30 Mayıs 2013 Perşembe
nilgun marmara
"diledin mi yanında tümden varolmayı an için
ve bir kaç sonrasında hiç yokmuşçasına
beklememeyi bir şey çevremdekilerin uyumundan başkaca? "
..
"aydınlıkta köhneliği belirginleşen ve kentte ve konutta hiçbir şey neyse ben oyum. öylesine
bağsız ve yeğniyim ki bu hafifliğin şiddetinin bedelini bir gün öderim diye düşünüyorum.
sanki varoluş beni cezalandırmak ister gibi; yoğunluğundan bana düşen payını benden geri
alarak bu yoğunluğa, olur olmadık herkese ve her şeye fazlasıyla katlayarak sunuyor. "
..
"ey, iki adımlık yerküre
senin bütün arka bahçelerini
gördüm ben!"
..
"pencerede elmas tanecikler ve çevresinde delikler. göz için. deli. çöl faresi. kum bekçisi. cımbız gözlü. iğne burunlu. eskiden bir yıldızmış. göğünü yitirmiş. kumda şimdi. falına bakıyor. yeniden dönecek mi? taneleri kimi zaman tek çıksın diye sayıyor. olmuyor, çift çıkıyor. bazen 'çift' tutuyor içinden. bu kez de tek çıkıyor.
bulamıyor gök kuma hangi sayıyla yazılmış. geceleri iyice umutsuz, renk körü... çölde her şey birbirine karışıyor..

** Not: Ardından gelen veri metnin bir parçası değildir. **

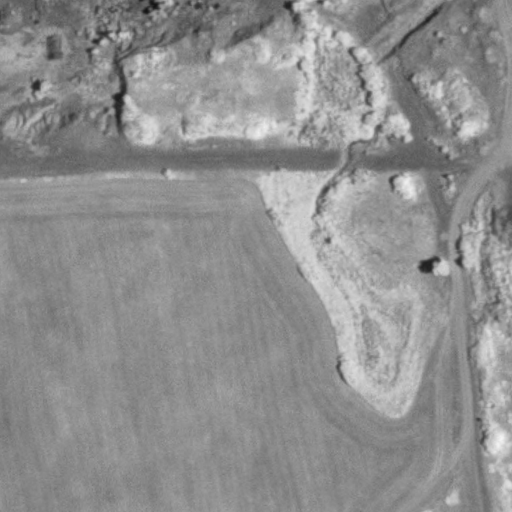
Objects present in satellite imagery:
building: (38, 48)
quarry: (256, 80)
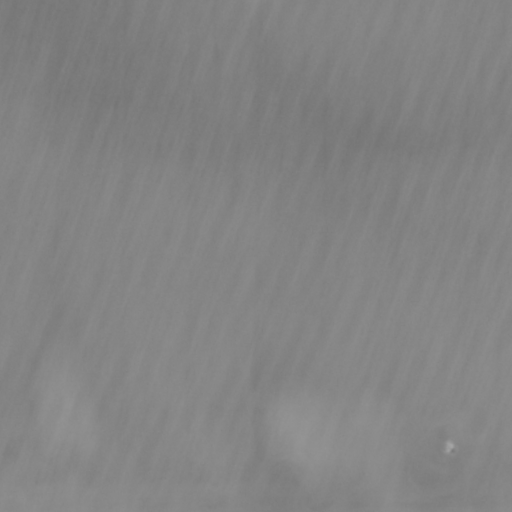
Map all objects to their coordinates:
crop: (256, 256)
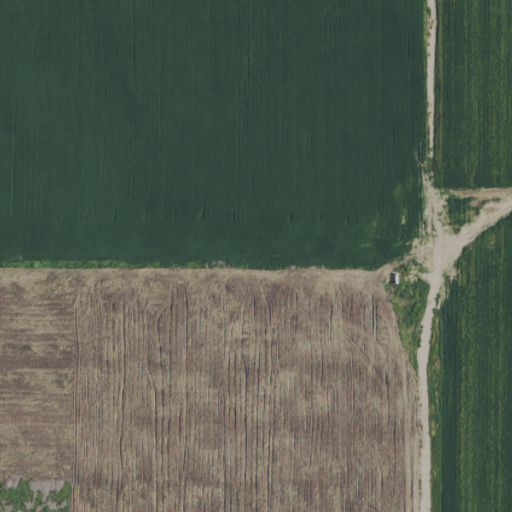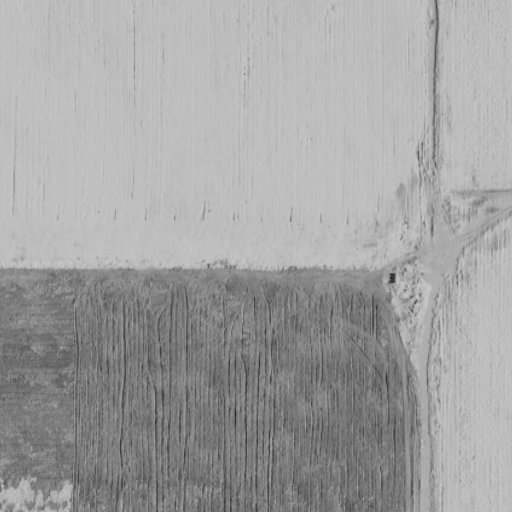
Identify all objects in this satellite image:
road: (436, 256)
road: (218, 269)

öç alma duygusuyla yanarak 'neden büyüdünüz, genleştiniz, yayıldınız, gövdelerinizle, aletlerinizle, anlaklarınızla, aşklarınızla, ağlatılarınızla, güldürülerinizle, yüceliklerle, bayagılıklarla; bu yerküreyi nasıl iyeliğinizin bir yapıtı olarak algılıyor onu altetmeye çalışıyorsunuz? ' sorabilir."
..
"o zaman da aynı karanlık, aynı yarasaydı,
manolya delirmezden önce.
büyükannemizin kocaman bakla bir evi,
uzun pencereleri vardı, sedirinde
ölü doğmuş fareler pembeliği.
okurduk leziz balgamlı gazetelerini büyükbabamızın,
okşarken ve korkarken erkek anamızdan,
babamız bir gılman, pir şefkat,
acımızın cümbüşünde sarsak bir kukla,
o yokuşta onursuz müezzin kuşları,
sabaha karşılar, akşama karşılar hep,
dizleri topunun diplerimiz olmuştu,
uzun uzadıya bir fener alayı..
karanlık aynı, yarasa aynı,
bu eller bu yüzden yıkandıktan,
manolya delirdikten sonra."
..
"yüzü olmayan bir palyaço, elleriyle olmayan yüzünü örtüyor ve ağlıyor. içerden ağlıyor ve ölüyor. zaman yüzünü eskitemez çünkü yüzü yok!.. benle benim aramdaki farkı gorebiliyor musun?"
..
"ey, öyleydi o!
kedilik kafesinde yaşardı
kötülük denli gerçekti
belki de sanat kadar kurmacaydı
dünyaya karşı güler, gülerdi.
pembe sevgili.."
..
"belki ona gideriz yarın,
belleksiz sevgiliye,..
yarın gideriz belki ona,
unutuşun türküsü, bekleyiş
tortusunda,
esnek kokulu çiçeğe,
kaynak bakışlı venüs'e.."
..
"cok yalnizim, mutsuzum
gorundugum gibi degilim aslinda
karanliklarda kaybolmusum
bir isik ariyorum, bir umut ariyorum uzun zamandir
aradikca batiyorum karanlik kuyulara
kimse duymuyor cigliklarimi
duyan aldiris etmiyor cekip kurtarmak istemiyor
bense insanlarin bu ilgisizligi karsisinda ilgiye susamisim
umidimi yitirmisim
biliyorum bir gun dayanamayacak kucuk kalbim
arkami donup inandigim ve guvendigim herseye
veda edecegim.."
..
"el yazıma en çok benzeyen aşkım,
sana kelimelerimin gördüğü bütün düşlerimi bıraktım.."
..
"niye izin vermiyorsun yoluna kuş konmasına
niye izin vermiyorum yoluma kuş konmasına
niye kimseler izin vermez yollarıma kuş konmasına?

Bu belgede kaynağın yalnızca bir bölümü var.